How to parse by hand

Abstract:

So far, we have an InputStream with coordinates and backtracking, and a lexer that groups input characters into tokens.
We now take the next step: We write the actual parser, which turns the tokens into the final tree structure. The tree is composed of nodes, which are linked to each other by parent-child references.

Some terminology

Parsing is also known as syntax analysis (as opposed to the lexical analysis of the previous article). It won't surprise you that the tree structure created by the parser is often called a syntax tree.

You may also bump into the term concrete syntax tree, which is a tree that contains all the tokens at its leaves. By printing the leaves of such a tree in depth-first order, you get the original input text back again. Most applications have no use for this, so they often remove the tokens and keep only the nodes and their structural relations. This is called an abstract syntax tree.

The goal of a syntax function is to take a small subsequence of the tokens and turn it into a single subtree of the total syntax tree. The node at the very top is created by the "main" syntax function, which calls the other functions recursively and combines their results into one large tree. This strategy is called recursive descent.

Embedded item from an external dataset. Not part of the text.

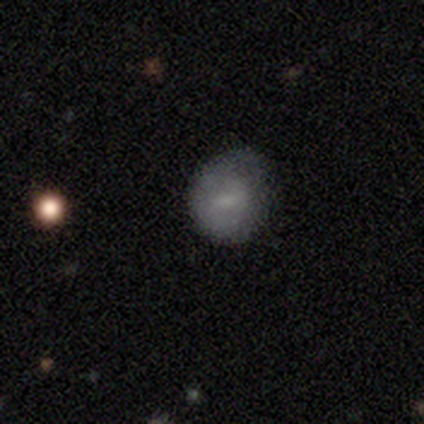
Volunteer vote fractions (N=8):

Syntax functions or syntax methods?

The syntax functions can be implemented in a number of different ways:

They are typically member functions of a Parser class. The class has a pointer to a lexer, or could even inherit from Lexer so that it has easy access to the tokens or even to the underlying input stream. Having all the syntax functions together in a single class, makes it easy to inherit one parser from another, so you can extend an existing input language with new syntax.
You could also implement the syntax functions as non-member functions, each taking a parser as an argument. You can then make a parser class that simply stores a list of pointers to such functions, which it calls in the specified order. It returns the structure produced by the first function that succeeds. By putting different sets of functions in this list, and changing the order in which they are invoked, you can very flexibly change the syntax of your input language, or assemble a parser from existing parts.
With schema-based parsing, as explained in a later article, we will collect a number of node classes into a schema. Each node in the syntax tree is an instance of such a class. We can then implement the parser functions as static factory methods of the node classes. Each of those factory methods creates a subtree by parsing the top node from the input.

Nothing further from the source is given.